Susza i sytuacja po 1 pokosie, czyli jak zakiszać lucernę i trawy?
Trudne warunki atmosferyczne, czyli zimna wiosna i katastrofalna w niektórych regionach Polski susza powodują, że pokosy są opóźnione, a rośliny wytwarzają większą ilość włókna. Jak podnieść jakość zebranego materiału, który doświadczył skutków suszy – radzi Hanna Nowak z Corteva Agriscience, partnera programu Krowie na Zdrowie.
Tekst: Krowie na zdrowie
1 pokos opóźniony z powodu zimnej wiosny.
Początek wiosny 2023 roku przywitał nas zimną i mokrą aurą. Warunki te utrzymywały się bardzo długo. Przy bardzo dużych deficytach słońca rośliny nie rozwijały się prawidłowo.
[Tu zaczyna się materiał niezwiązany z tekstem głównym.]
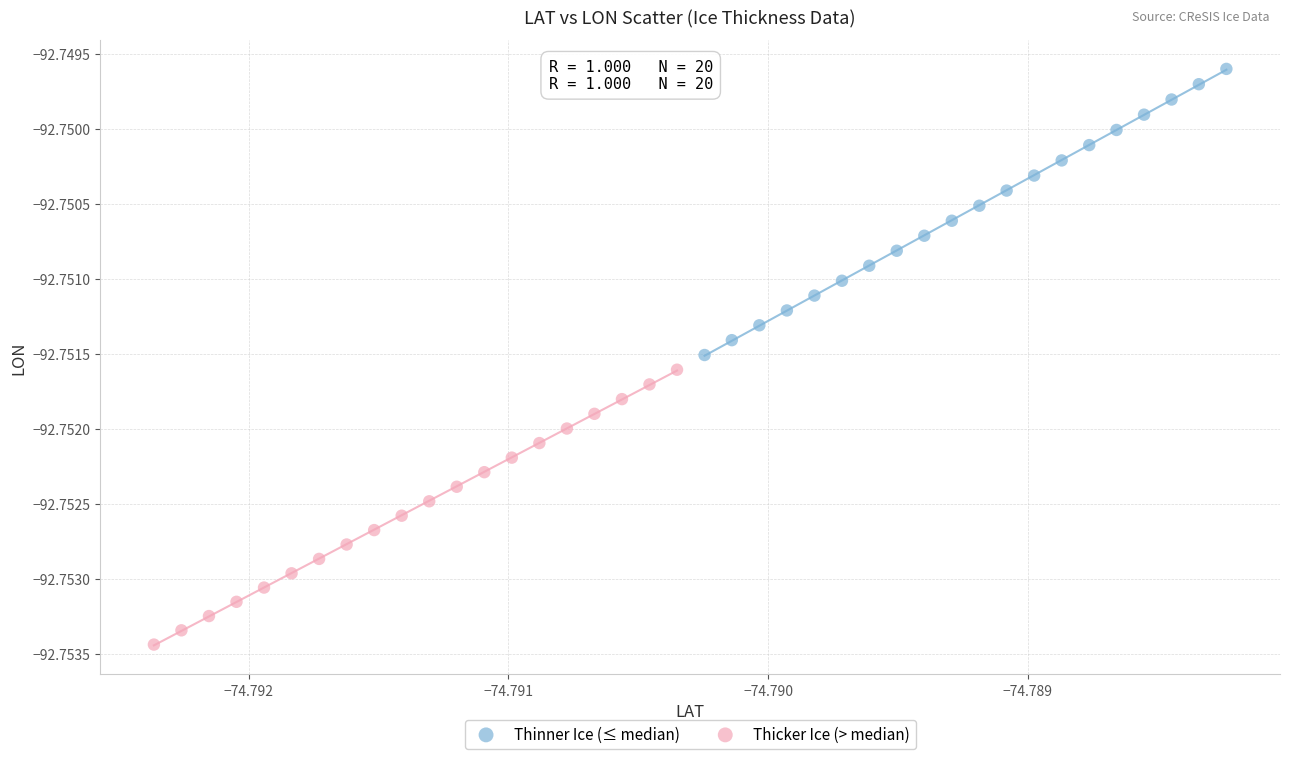

Which series contains the lowest Y value?

Thicker Ice (> median)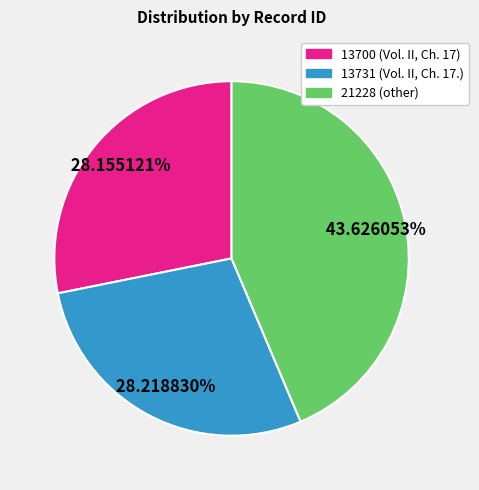

Does any single category account for the majority?

No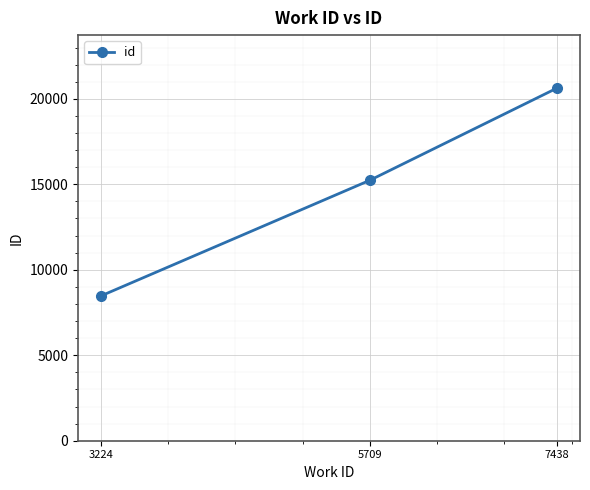

Is it true that the value at 5709 is 15237?

True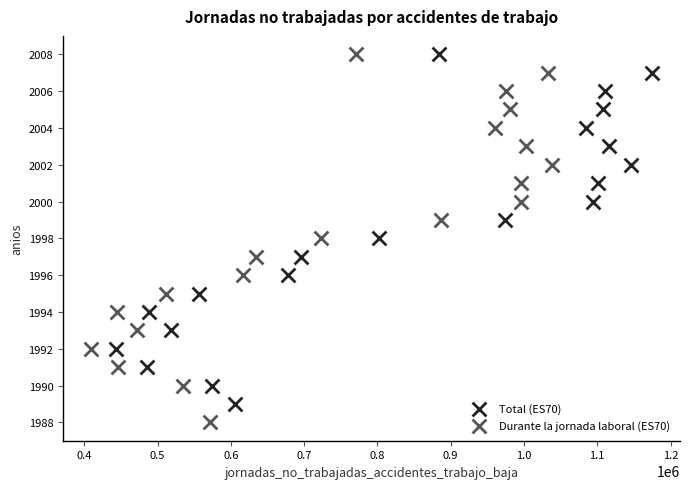

What are all the series names shown in the legend?

Total (ES70), Durante la jornada laboral (ES70)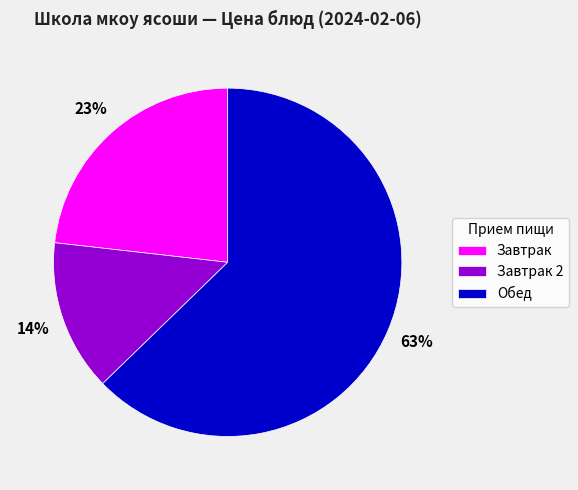

To the nearest percent, what is the average slice percentage?

33%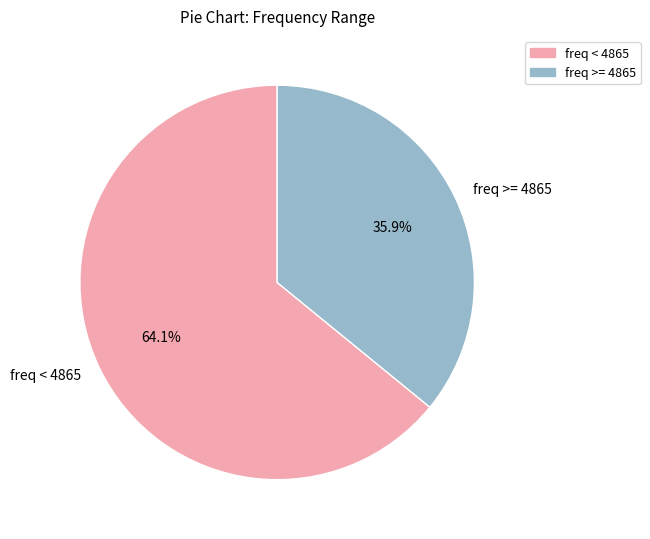

Count the number of slices in the pie.

2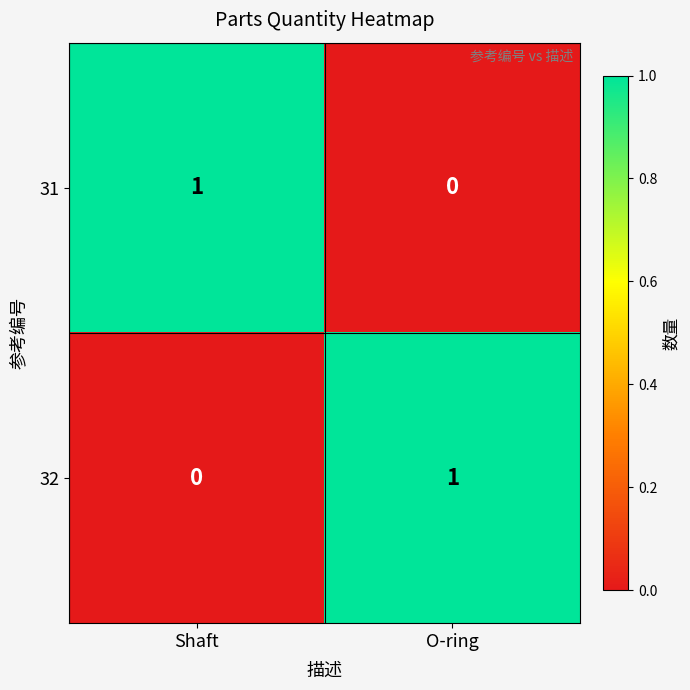

Is it true that 32 equals -1 at Shaft?

False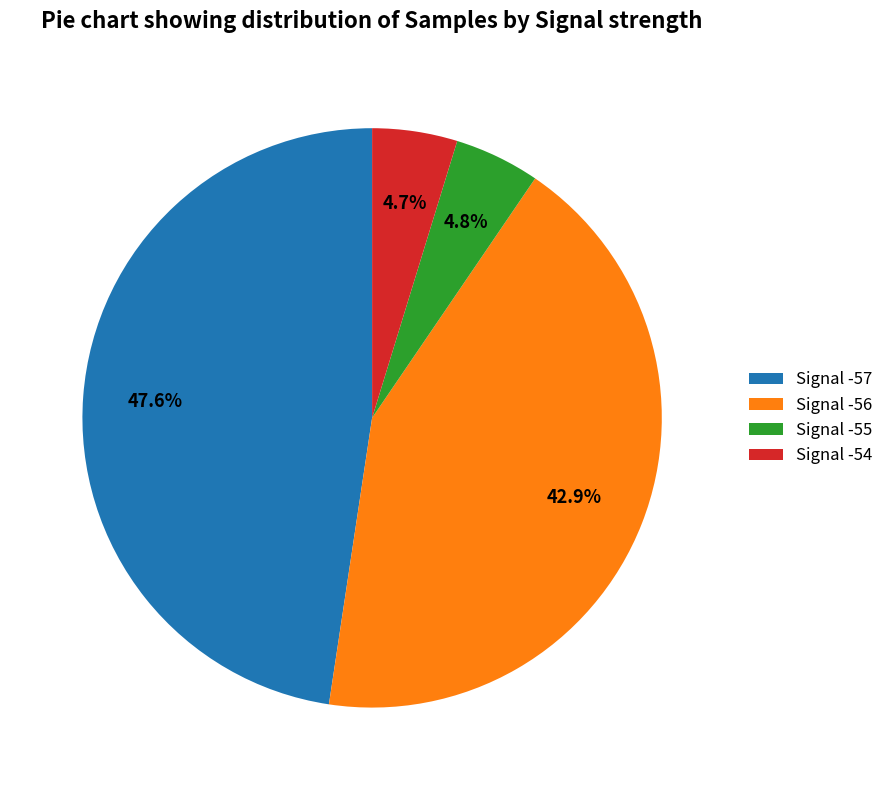

What is the largest slice in the pie chart?

Signal -57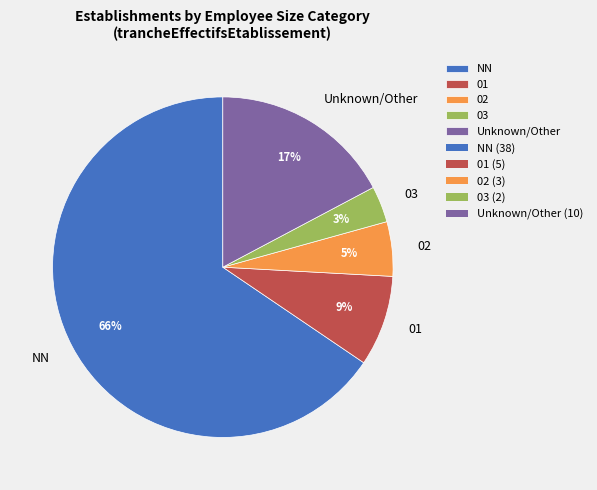

Which slice is the smallest?

03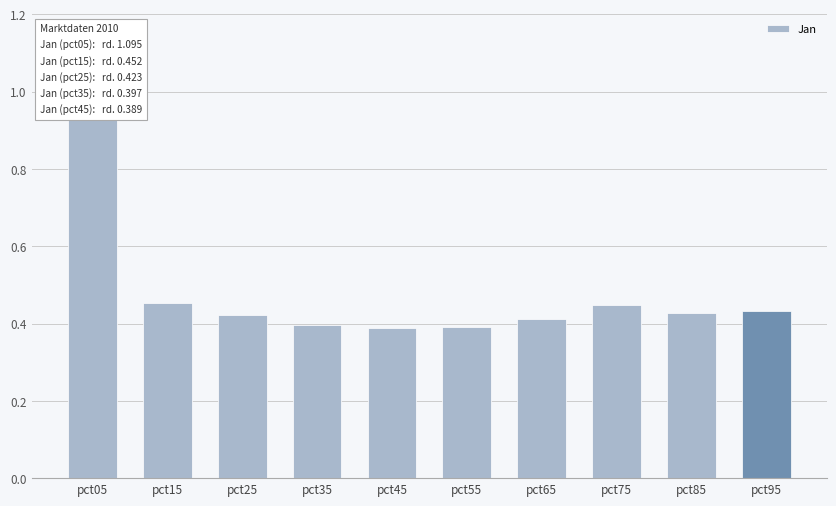

Rank the categories by value from highest to lowest.

pct05, pct15, pct75, pct95, pct85, pct25, pct65, pct35, pct55, pct45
Pierwsze pokosy zaczęliśmy robić dopiero na początku maja, ale niektórzy hodowcy, którym już zabrakło paszy, musieli otworzyć silosy czy rękawy po 1 pokosie wcześniej. W takiej sytuacji stosowaliśmy zakiszacze (np. Pioneer® 11G22 Rapid React), dzięki którym materiał był gotowy do zastosowania znacznie szybciej. Kiszonki wykonane z materiału skoszonego w czasie 1 pokosu i zakiszanego przy użyciu tego inokulantu są już skarmiane.
2 pokos opóźniony z powodu suszy. Rośliny mają więcej włókna i cukru, trudniej jest je ubić.
Kolejny pokos również będzie opóźniony, ponieważ odrost roślin trwa około 6 tygodni. Obecnie aura jest zupełnie inna. Mamy bardzo wysokie temperatury i duże nasłonecznienie oraz katastrofalne w niektórych częściach Polski deficyty opadów. Rośliny rosną bardzo wolno. Jedynie lucerna, która ma głęboki system korzeniowy i może pobierać wodę z głębszych warstw gleby, rośnie lepiej, ale i tak zmaga się z problemem deficytu wody. Skutkuje to tym, że w roślinie odkłada się znacznie większa ilość włókna niż w standardowych warunkach. W takiej sytuacji Hanna Nowak zaleca aby rośliny w kilka godzin po ścięciu zebrać, ponieważ pozostawione na pokosie zaczynają bardzo szybko wysychać. Warto też zastosować zakiszacze, które przyspieszają fermentację oraz dodatkowo prowadzą rozkład enzymatyczny włókna i uwalniają w ten sposób energię np. 11AFT (do lucerny) oraz 11GFT (do traw). Kolejny problem związany jest z faktem, że trawy, które z powodu dużego nasłonecznienia mają sporą ilość cukru, trudniej jest ubić. W takim przypadku Hanna Nowak także rekomenduje zastosowanie inokulantu.